There was a lake that went from the gulf to Gainesville over a hundred years ago. It was used by shipping companies bringing goods into the central Florida area. The lake drained in a matter of days stranding some big boats inland. That lake never refilled. That is a possibility for the Wakulla area as well.

Water management has been irresponsible with water use permits. They always renew permits and hardly ever refuse one especially if the permit is expensive. I have argued with them on many occasions. One memorable time was when the local government wanted to drill a well near my house and feed the water about 20 miles away to a new development. The Council-members all voted for the permit (Except for 1) before the hearing. The next day the hearing was held and they moved the meeting 3 times that day. They then allowed the water management people and their hired "Experts" while being televised as is the rule here. They took a break before hearing any questions from the pesky residents during which they sent the camera crew home. Eventually the residents prevailed, but these a-holes are still getting elected as if nothing happened. Most of their supporters never knew what happened or were paid off by the developers just like the council-members.

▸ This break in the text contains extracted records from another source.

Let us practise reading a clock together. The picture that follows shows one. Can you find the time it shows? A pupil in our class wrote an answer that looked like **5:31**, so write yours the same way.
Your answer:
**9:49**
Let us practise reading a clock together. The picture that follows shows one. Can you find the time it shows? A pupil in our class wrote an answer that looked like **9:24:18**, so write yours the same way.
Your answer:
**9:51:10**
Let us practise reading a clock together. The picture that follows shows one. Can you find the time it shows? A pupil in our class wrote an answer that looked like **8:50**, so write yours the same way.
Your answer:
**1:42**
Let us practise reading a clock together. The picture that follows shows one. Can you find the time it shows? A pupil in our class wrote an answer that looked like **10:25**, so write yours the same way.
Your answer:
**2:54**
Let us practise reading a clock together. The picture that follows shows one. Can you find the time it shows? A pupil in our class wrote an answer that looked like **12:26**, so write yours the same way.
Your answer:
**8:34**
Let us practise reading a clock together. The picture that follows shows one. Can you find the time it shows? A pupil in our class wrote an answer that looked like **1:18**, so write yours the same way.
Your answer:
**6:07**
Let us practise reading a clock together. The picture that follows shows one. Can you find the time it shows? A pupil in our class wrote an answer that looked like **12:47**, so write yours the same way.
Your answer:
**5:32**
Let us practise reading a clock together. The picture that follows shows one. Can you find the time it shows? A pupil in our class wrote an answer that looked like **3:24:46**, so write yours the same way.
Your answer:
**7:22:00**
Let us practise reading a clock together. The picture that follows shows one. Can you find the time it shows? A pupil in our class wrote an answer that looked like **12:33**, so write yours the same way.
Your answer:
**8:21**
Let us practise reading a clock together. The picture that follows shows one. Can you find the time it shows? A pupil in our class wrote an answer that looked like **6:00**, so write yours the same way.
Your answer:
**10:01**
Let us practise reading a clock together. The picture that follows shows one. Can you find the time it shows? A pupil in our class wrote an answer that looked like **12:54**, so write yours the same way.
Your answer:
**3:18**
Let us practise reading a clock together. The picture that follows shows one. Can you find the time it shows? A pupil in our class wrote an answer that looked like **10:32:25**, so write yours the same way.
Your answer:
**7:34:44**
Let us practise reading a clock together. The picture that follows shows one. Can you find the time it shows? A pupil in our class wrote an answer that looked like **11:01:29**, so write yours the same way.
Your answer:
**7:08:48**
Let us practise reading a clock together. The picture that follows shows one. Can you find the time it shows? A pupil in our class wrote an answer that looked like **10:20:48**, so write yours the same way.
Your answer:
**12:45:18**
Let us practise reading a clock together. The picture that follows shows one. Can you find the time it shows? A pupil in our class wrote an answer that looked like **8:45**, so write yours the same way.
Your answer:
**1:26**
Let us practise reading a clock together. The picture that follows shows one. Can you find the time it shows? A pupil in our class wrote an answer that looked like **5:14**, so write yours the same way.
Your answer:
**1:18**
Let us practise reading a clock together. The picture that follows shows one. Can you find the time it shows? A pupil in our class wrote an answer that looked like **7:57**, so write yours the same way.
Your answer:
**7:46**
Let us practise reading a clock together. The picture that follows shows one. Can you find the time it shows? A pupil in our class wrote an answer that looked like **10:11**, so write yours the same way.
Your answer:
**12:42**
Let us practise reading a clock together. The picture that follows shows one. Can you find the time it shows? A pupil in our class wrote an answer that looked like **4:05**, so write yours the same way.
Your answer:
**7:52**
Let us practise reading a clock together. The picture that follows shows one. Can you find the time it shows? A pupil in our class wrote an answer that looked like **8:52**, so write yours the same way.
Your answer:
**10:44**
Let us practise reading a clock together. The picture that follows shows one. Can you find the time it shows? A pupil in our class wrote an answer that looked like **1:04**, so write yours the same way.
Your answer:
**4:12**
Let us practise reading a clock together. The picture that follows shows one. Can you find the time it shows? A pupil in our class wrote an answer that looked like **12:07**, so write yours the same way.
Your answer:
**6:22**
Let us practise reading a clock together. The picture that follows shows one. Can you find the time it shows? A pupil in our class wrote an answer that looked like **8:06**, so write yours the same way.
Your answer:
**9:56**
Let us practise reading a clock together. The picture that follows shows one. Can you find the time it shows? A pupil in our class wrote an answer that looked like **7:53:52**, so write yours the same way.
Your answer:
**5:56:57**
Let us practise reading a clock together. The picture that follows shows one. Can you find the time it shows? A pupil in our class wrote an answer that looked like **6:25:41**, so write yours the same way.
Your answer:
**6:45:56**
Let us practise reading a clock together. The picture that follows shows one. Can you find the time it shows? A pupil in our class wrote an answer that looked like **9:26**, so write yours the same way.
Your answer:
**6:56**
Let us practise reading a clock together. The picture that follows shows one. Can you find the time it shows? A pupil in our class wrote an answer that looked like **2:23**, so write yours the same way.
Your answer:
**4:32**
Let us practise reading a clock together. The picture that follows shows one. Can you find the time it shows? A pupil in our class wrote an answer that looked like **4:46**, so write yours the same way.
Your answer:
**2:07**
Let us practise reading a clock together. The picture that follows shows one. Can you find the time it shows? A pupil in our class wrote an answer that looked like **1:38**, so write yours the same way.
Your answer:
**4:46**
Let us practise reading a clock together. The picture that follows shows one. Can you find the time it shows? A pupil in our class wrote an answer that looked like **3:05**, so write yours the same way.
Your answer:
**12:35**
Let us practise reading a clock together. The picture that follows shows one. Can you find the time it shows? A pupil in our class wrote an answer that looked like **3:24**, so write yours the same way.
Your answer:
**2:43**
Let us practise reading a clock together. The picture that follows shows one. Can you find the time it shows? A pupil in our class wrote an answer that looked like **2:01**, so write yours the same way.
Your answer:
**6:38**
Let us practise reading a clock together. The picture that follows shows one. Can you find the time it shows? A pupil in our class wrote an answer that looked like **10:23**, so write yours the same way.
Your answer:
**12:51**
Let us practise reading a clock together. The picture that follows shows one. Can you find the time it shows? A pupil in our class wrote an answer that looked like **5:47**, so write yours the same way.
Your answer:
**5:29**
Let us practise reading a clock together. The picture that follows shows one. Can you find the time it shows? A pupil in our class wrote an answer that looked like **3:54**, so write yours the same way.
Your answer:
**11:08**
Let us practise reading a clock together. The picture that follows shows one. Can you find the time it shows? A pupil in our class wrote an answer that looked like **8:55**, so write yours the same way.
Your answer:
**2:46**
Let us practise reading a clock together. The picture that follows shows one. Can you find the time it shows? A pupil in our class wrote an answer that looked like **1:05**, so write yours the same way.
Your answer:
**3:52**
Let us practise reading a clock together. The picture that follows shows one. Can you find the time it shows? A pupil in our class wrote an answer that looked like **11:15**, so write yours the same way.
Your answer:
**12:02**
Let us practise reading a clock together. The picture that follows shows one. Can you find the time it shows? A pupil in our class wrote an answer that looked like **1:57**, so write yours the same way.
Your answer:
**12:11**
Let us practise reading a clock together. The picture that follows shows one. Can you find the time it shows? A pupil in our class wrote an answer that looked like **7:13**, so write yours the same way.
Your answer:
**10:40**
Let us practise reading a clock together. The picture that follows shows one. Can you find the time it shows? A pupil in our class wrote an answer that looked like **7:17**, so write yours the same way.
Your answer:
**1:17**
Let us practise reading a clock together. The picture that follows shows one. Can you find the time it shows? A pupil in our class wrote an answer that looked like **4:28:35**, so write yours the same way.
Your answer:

Point is that water is the next oil and if you want water on your property in the future you had better fight for it now because as with everything that can be monetized water is very lucrative. China is sending ships here to fill up with fresh water so it's getting bad. In my lifetime we will see a dramatic change in farming and home water usage due to a fresh water shortage that will never rebound. The water is being used much faster than it can be replenished and the water used does not get recycled. Overall our water management districts are just useless if not dangerous. As with everything it all comes down to money and they are all on the take.

Mother nature has a way of fixing things. It will likely come to pass that water becomes tainted and cannot be consumed without special treatment straight out of the ground. The rich will take the best water sources and pump it into their toilets while they watch the poor die of thirst and disease. I say more power to them. Their money is only worth what we agree it is worth. Let them eat their money because crops will refuse to grow even with magical monsanto juice being sprayed on it. Mother nature knows a threat when she sees one. She will respond soon. It will likely get ugly so get your plan worked out now for storing water and keeping it healthy.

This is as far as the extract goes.